++++ DATA IN THIS EXERCISE
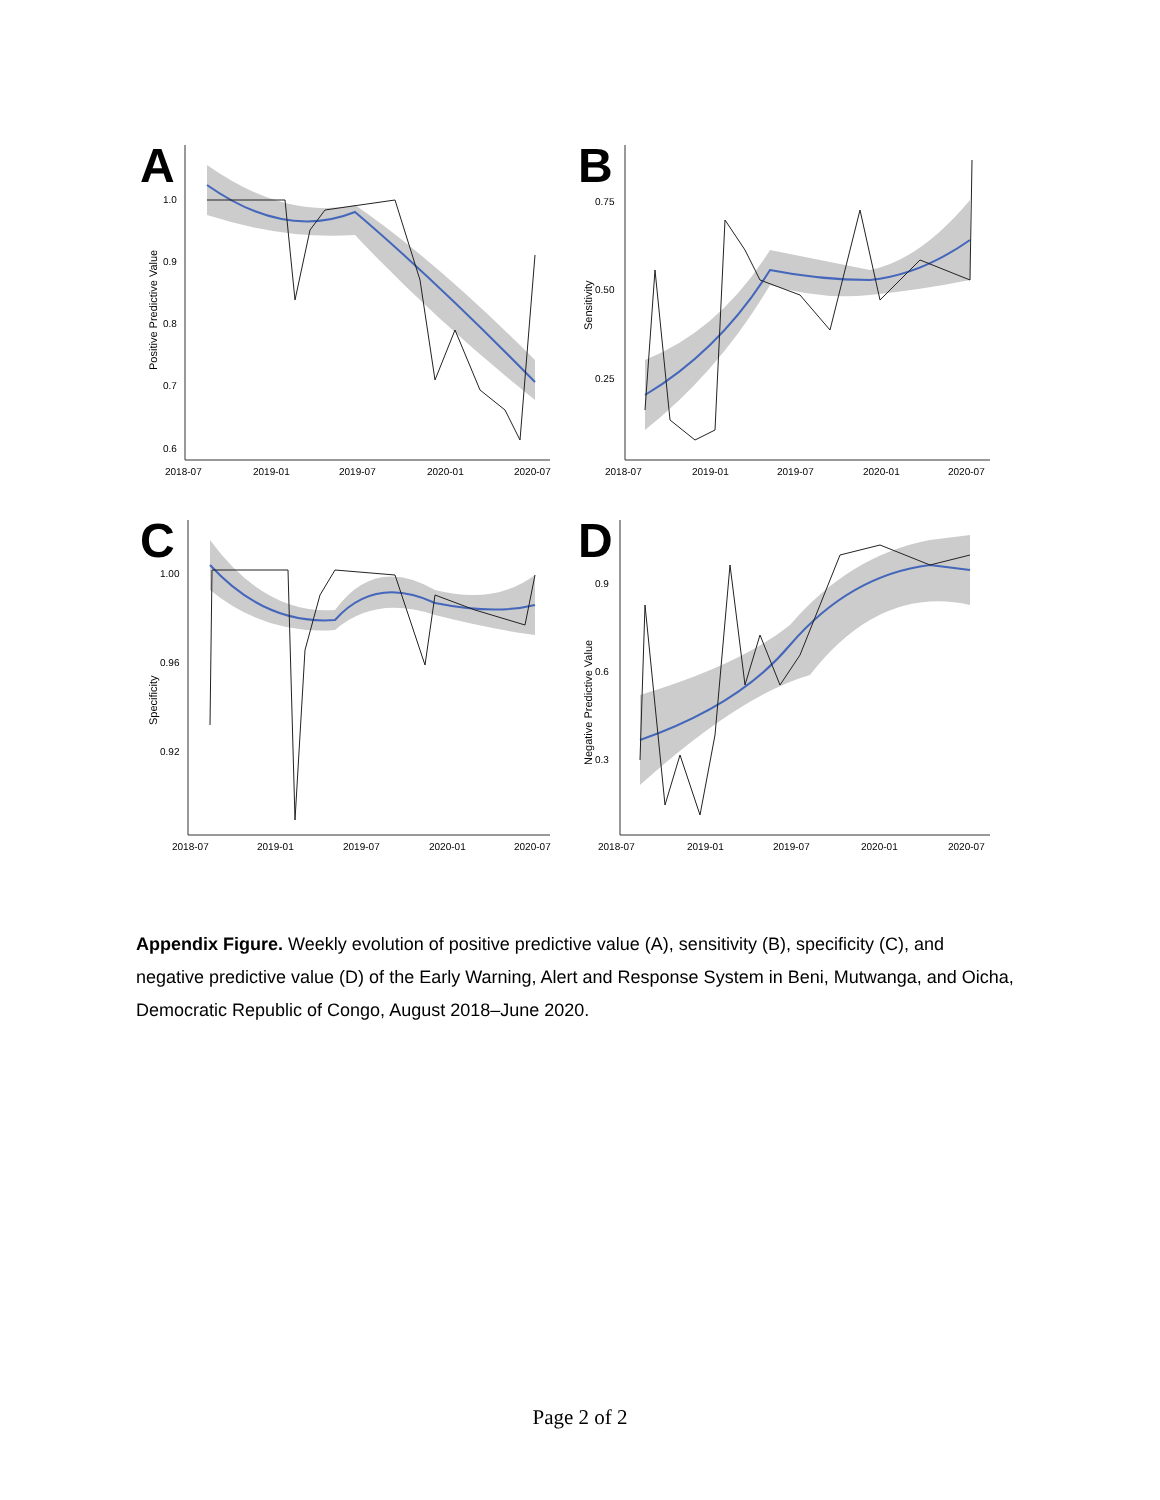A
Positive Predictive Value
1.0
0.9
0.8
0.7
0.6
2018-07
2019-01
2019-07
2020-01
2020-07
B
Sensitivity
0.75
0.50
0.25
2018-07
2019-01
2019-07
2020-01
2020-07
C
Specificity
1.00
0.96
0.92
2018-07
2019-01
2019-07
2020-01
2020-07
D
Negative Predictive Value
0.9
0.6
0.3
2018-07
2019-01
2019-07
2020-01
2020-07
Appendix Figure. Weekly evolution of positive predictive value (A), sensitivity (B), specificity (C), and negative predictive value (D) of the Early Warning, Alert and Response System in Beni, Mutwanga, and Oicha, Democratic Republic of Congo, August 2018–June 2020.
Page 2 of 2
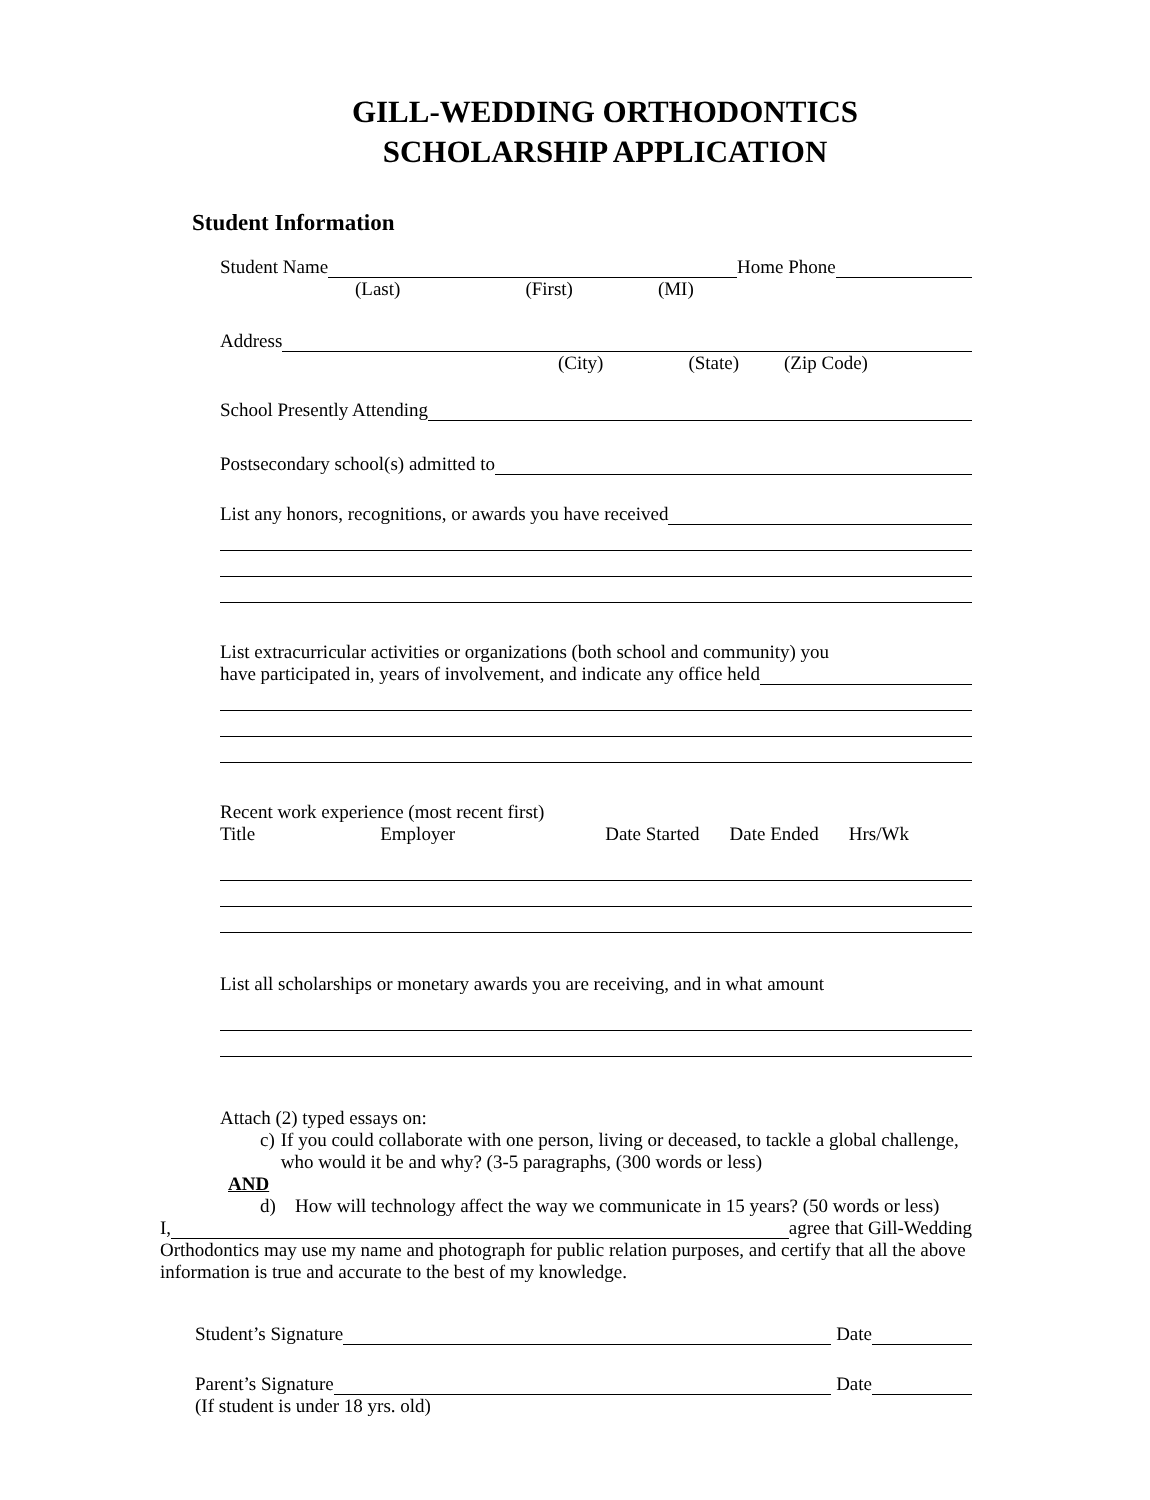GILL-WEDDING ORTHODONTICS
SCHOLARSHIP APPLICATION
Student Information
Student Name Home Phone
(Last) (First) (MI)
Address
(City) (State) (Zip Code)
School Presently Attending
Postsecondary school(s) admitted to
List any honors, recognitions, or awards you have received
List extracurricular activities or organizations (both school and community) you
have participated in, years of involvement, and indicate any office held
Recent work experience (most recent first)
Title Employer Date Started Date Ended Hrs/Wk
List all scholarships or monetary awards you are receiving, and in what amount
Attach (2) typed essays on:
c) If you could collaborate with one person, living or deceased, to tackle a global challenge, who would it be and why? (3-5 paragraphs, (300 words or less)
AND
d) How will technology affect the way we communicate in 15 years? (50 words or less)
I, agree that Gill-Wedding
Orthodontics may use my name and photograph for public relation purposes, and certify that all the above information is true and accurate to the best of my knowledge.
Student’s Signature Date
Parent’s Signature Date
(If student is under 18 yrs. old)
++++++++
PROBLEM DETAILS. Looking at the entries above, work out how many lines include the word "years" and reply with that number alone.

RESULT OF THE EXERCISE. 2